There should be an option in Open Office to choose an encoding when importing CSVs (choose UTF-8). If there isn't, don't think we can do much. For comparison, in Numbers it works by default.

@MaxSem I think the xtools links should not convert "/" to "%2F" (in the title of a page).

For example, program "dwalden Category filter" event "Cross-wiki" has 3 en.wikivoyage entries. Their xtools links take you to a 404 page.

This is the case in the wikitext and csv report.

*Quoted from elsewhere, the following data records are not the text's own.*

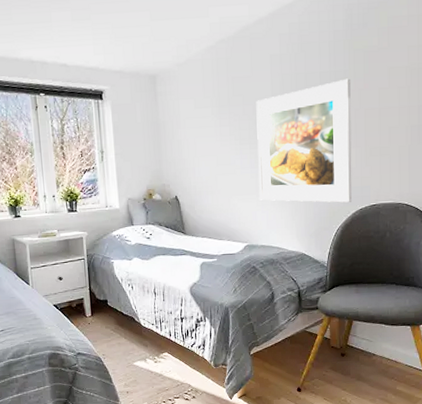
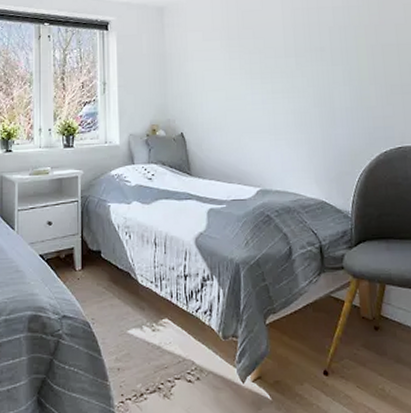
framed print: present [256,78,352,203] -> none [267,14,374,144]

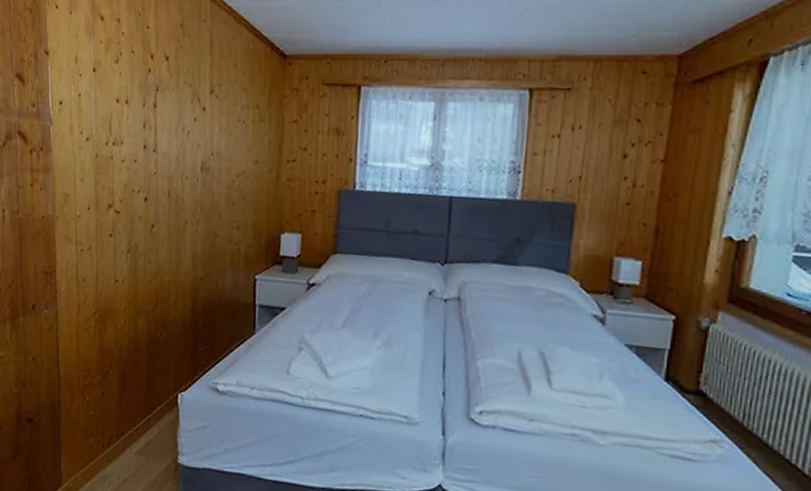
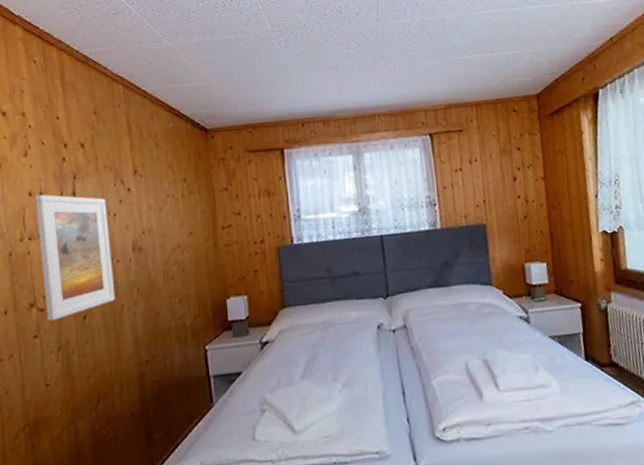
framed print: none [121,102,183,224] -> present [35,194,115,321]

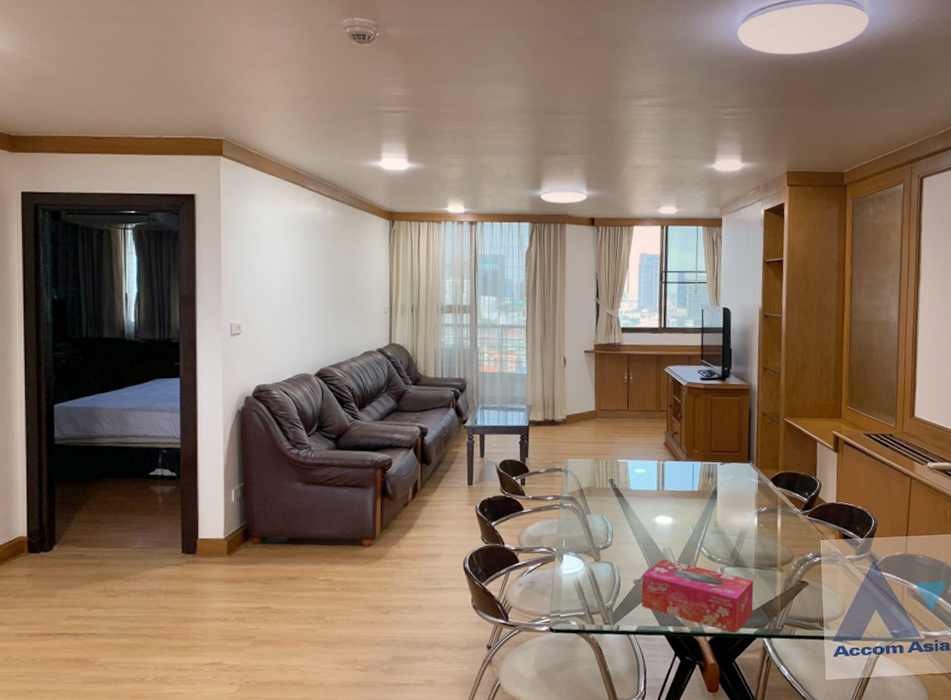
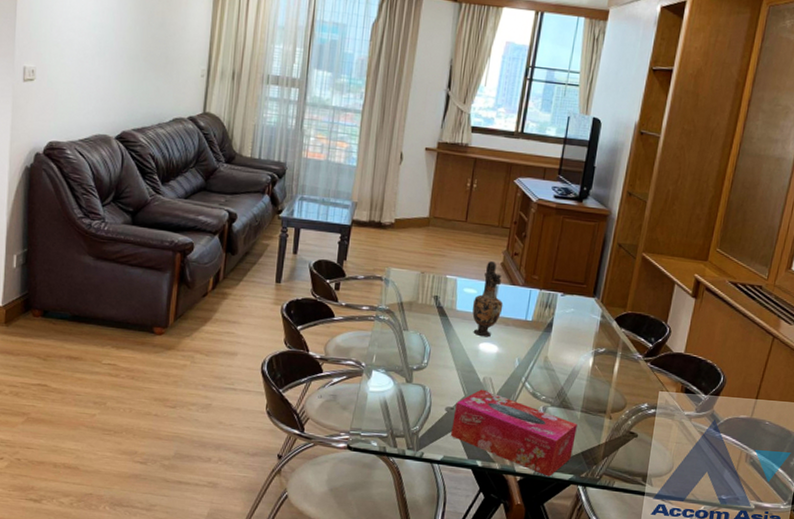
vase: none [644,442,671,511] -> present [472,261,503,338]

Also, the csv and wikitext reports have a tab/spaces on each of the first lines. I don't know if this will cause problems (for example, LibreOffice does not seem to care, although it did cause me problems with Python pandas when trying to compare the titles in the csv report with the titles I got from the database, it did not recognise them as equal).

@MaxSem I think the xtools links should not convert "/" to "%2F" (in the title of a page).

Raised as T219779.

@MaxSem I think the xtools links should not convert "/" to "%2F" (in the title of a page).

Raised as T219779.

Thanks Dom. I've moved T219779 to the Sprint, so—@MaxSem — it does not need to be addressed in this ticket.

Ran the pages improved report for a number of different events across different wikis, including commons and wikidata, and for events with more than one wiki which were filtered by Categories, Participants and both Categories and Participants.

I compared the output to data I had collected myself. The pages/items included in the report matched, as well as the metrics "Edits during event", "Bytes changed during event" and "Incoming links". There were minor discrepancies in "Avg. daily pageviews" (i.e. +/-1) for a small number of pages, probably due to issues outlined in T217704.

jmatazzoni moved this task from Product sign-off to Done on the Community-Tech-Sprint board.

Thanks for testing this thoroughly @dom_walden. It's a good feeling knowing you've been through it. Resolving.